### [WHAT YOU HAVE TO DO]
Starting at the line that holds "# Paint a lighter" and stopping at the line that holds "pyautogui.scroll(1, 387, 361)", restate the records below word for word, with both of those lines included.

Segment Start: AVAILABLE DATA

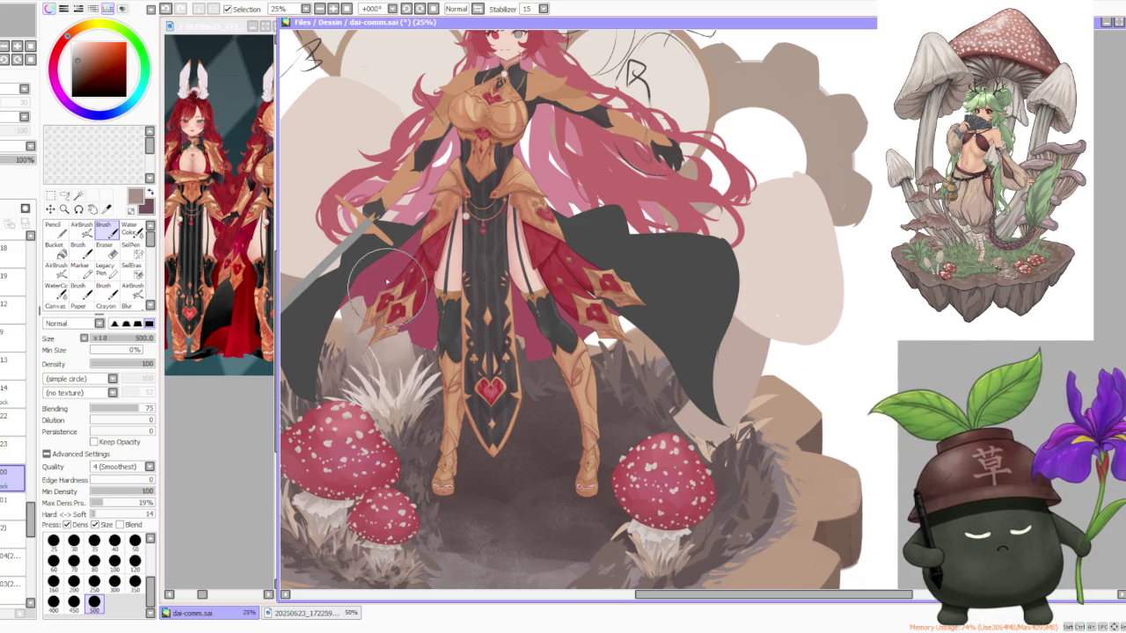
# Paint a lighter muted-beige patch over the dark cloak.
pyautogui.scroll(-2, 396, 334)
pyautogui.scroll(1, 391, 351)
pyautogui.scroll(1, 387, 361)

Segment End: AVAILABLE DATA
Segment Start: AVAILABLE DATA

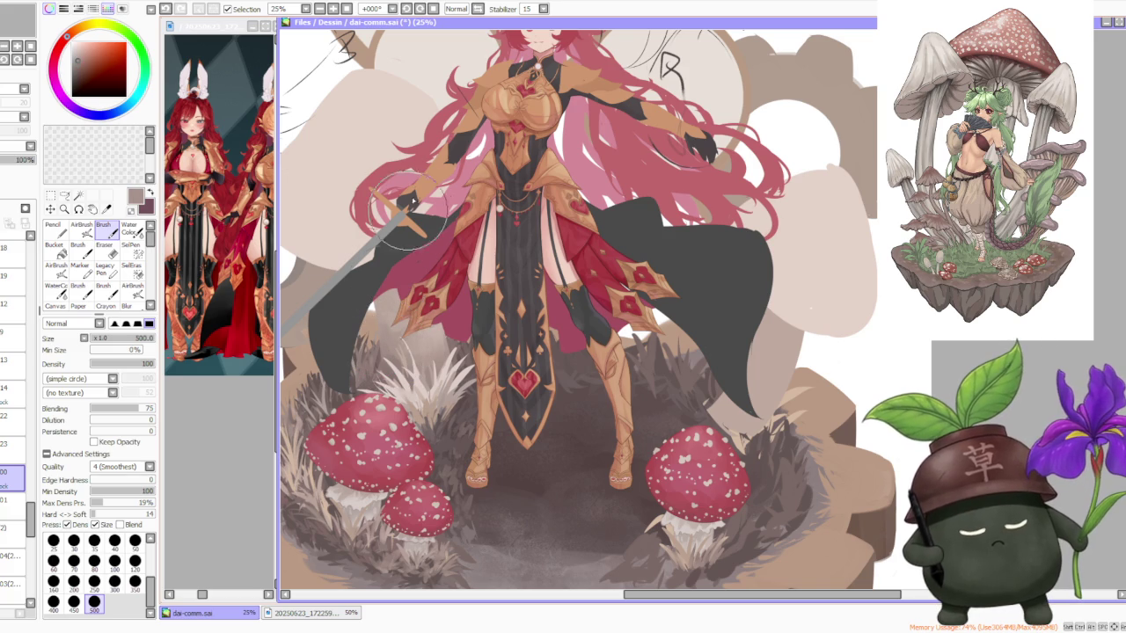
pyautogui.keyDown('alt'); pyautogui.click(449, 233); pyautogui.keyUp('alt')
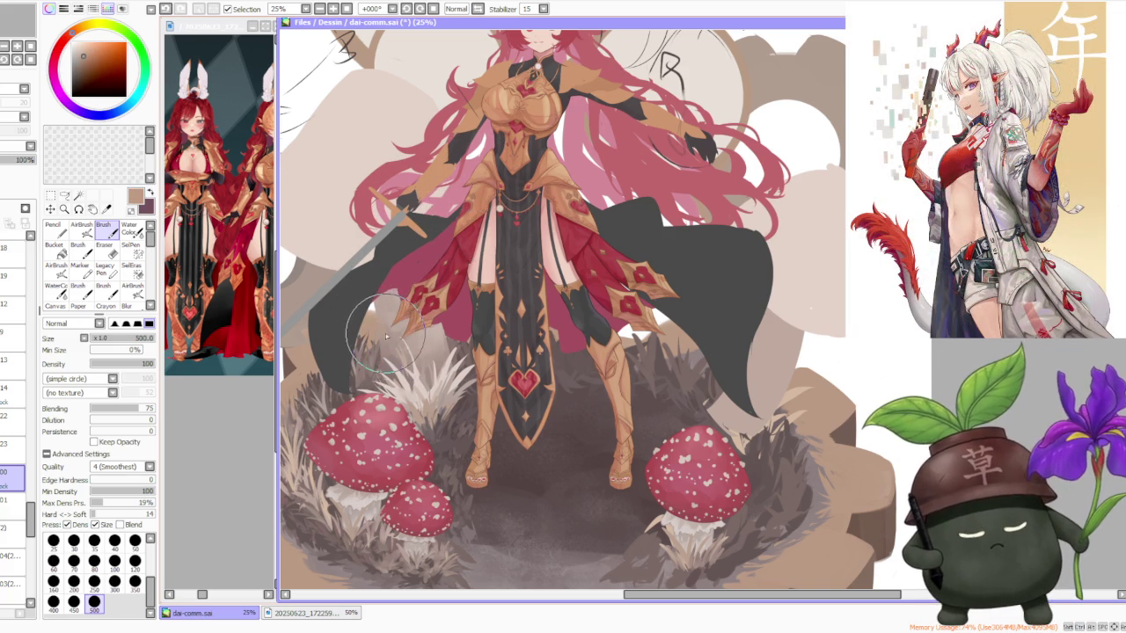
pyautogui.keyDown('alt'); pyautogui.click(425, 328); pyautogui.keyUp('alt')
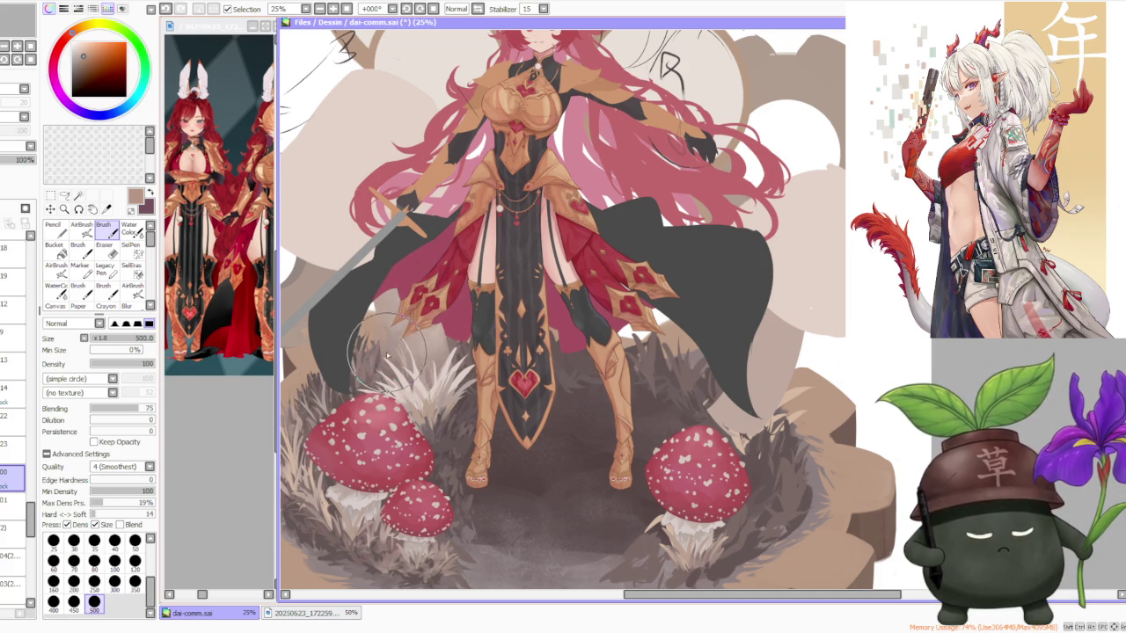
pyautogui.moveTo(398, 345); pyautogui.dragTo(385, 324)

Segment End: AVAILABLE DATA

### [FINISHED TASK]
# Paint a lighter muted-beige patch over the dark cloak.
pyautogui.scroll(-2, 396, 334)
pyautogui.scroll(1, 391, 351)
pyautogui.scroll(1, 387, 361)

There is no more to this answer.